An additional consequence also has negative implications on organizations. Especially for people who have low self-confidence and/or high self-criticality, feedback about one element of their work is sometimes received as an attack on their personal worth. Perhaps this is because they too would be making an “all or nothing” judgement on another person, and so they assume others will evaluate them similarly. I am trying to understand this situation better and would love to hear about your insights in the comment section.
No matter the cause or reasoning, this is an unhealthy trend for our organizations.
I see three attitudes as key solutions: gratitude, grace and learning.
An attitude of humility results when we are grateful for what we have been given (e.g., our gifts and talents, opportunities, possessions, health). This mindset admits that we aren’t solely responsible for all the good that happens to us. It enables us to see our dependence and appreciation for others. We are less likely to condemn when we are grateful.
An attitude characterized by grace suggests we will not expect others to be perfect, and will instead recognize the human being behind the action – their frailties, their challenges and struggles, those that we clearly see and those of which we are unaware. Being able to see and admit to others our mistakes is vital for building trust.

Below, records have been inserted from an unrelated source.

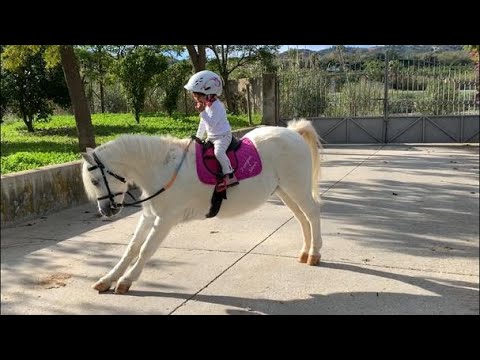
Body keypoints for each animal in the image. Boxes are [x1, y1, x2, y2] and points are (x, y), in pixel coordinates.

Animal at [82, 119, 322, 294]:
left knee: (312, 213)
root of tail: (293, 132)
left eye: (95, 180)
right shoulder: (150, 216)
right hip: (284, 191)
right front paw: (107, 279)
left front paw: (125, 281)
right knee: (302, 217)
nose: (106, 210)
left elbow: (145, 249)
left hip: (297, 188)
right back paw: (305, 252)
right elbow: (131, 248)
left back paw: (314, 253)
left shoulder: (165, 219)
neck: (162, 169)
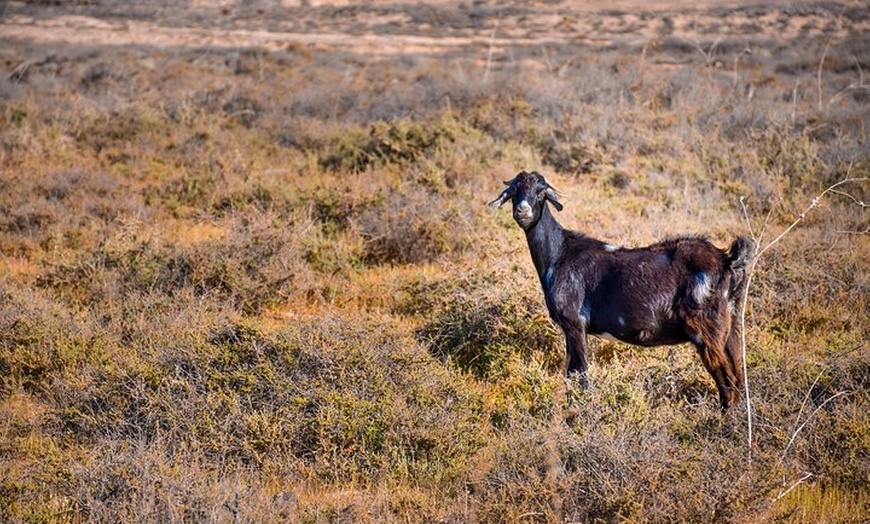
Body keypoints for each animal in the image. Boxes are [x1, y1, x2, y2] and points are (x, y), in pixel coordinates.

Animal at [490, 171, 756, 410]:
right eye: (515, 190)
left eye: (540, 191)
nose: (522, 211)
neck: (560, 254)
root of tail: (726, 260)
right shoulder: (569, 329)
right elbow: (571, 373)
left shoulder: (575, 323)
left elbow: (582, 374)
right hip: (730, 326)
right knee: (737, 375)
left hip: (706, 328)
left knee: (727, 381)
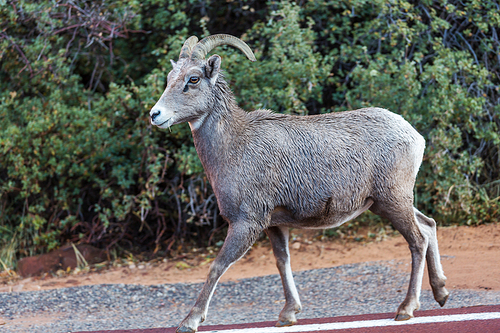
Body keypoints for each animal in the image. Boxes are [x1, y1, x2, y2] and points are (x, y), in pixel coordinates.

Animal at [148, 34, 450, 332]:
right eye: (170, 78)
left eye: (193, 79)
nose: (155, 114)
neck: (234, 145)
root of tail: (414, 136)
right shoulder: (274, 224)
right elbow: (282, 262)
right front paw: (288, 315)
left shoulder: (246, 223)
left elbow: (217, 266)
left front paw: (189, 321)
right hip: (390, 202)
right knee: (429, 225)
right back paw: (441, 293)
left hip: (392, 201)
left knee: (418, 240)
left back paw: (406, 309)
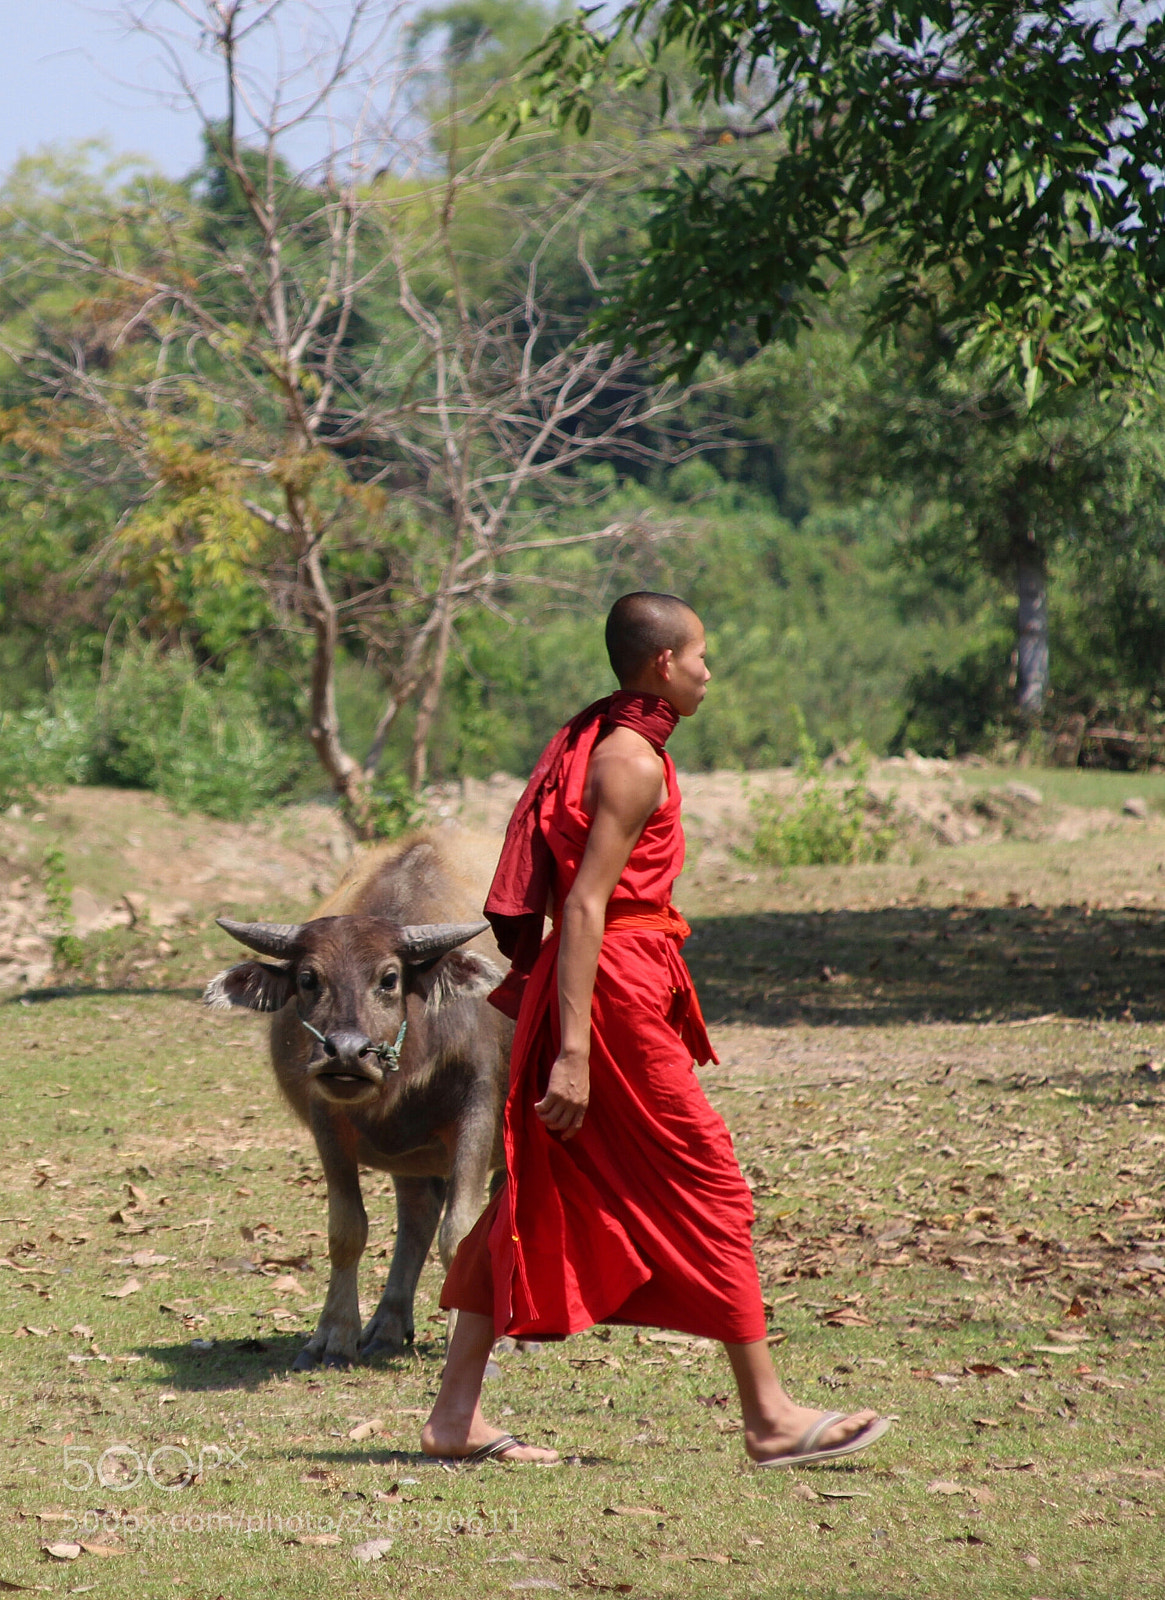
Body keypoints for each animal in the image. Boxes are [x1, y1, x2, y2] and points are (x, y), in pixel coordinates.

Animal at [204, 835, 509, 1368]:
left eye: (389, 978)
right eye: (309, 979)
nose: (345, 1052)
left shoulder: (477, 1111)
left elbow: (460, 1235)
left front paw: (472, 1350)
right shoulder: (328, 1121)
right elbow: (347, 1230)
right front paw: (332, 1336)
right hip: (412, 1153)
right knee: (417, 1214)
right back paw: (386, 1326)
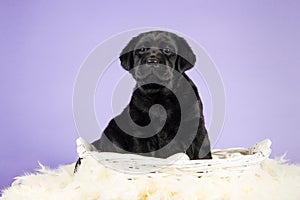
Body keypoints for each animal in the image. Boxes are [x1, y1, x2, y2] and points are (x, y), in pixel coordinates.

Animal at [75, 31, 211, 172]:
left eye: (167, 50)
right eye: (141, 49)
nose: (151, 61)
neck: (159, 95)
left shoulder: (195, 127)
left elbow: (202, 152)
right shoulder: (141, 133)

We also need to realize that neither errors nor contributions determine people’s value as human beings. Our value comes from being children of God. Seeing someone in that light makes all the difference in how we treat them. While He is sometimes unhappy with our actions or thoughts, He does “delight in us.” When I remember to see others in this light, it makes all the difference in my interface with them.
Recognizing that we don’t know everything and have much to learn also produces a humility and openness in which we discover that there is something to learn from everyone. Not everyone has to do things our way (as my mother-in-law says, “to each their own”). Even if we disagree with 70% of what someone says or does, that leaves 30% that we can learn from (and sometimes we can learn from the 70% too). This mind shift can produce gratitude for that gift of learning.
As leaders, if we cultivate these attitudes in ourselves and our employees, we can push back on a culture which seems to be increasingly less kind and more selfish.
Here are some simple questions to ask yourself each day as you encounter others:
- What is something that I am grateful for in my work realm?
- What might each person teach me?
- Am I able to see each person as a human being with value for just being, not just a summation of his or her acts?
- How might I demonstrate my gratitude today?
- Is there somewhere I am allowing my dislike or disagreement with a comment, action or behavior to cloud my total evaluation of a person’s value?
Your challenge: Focus on continually asking yourself one of these questions this week. Each week, try a different focus.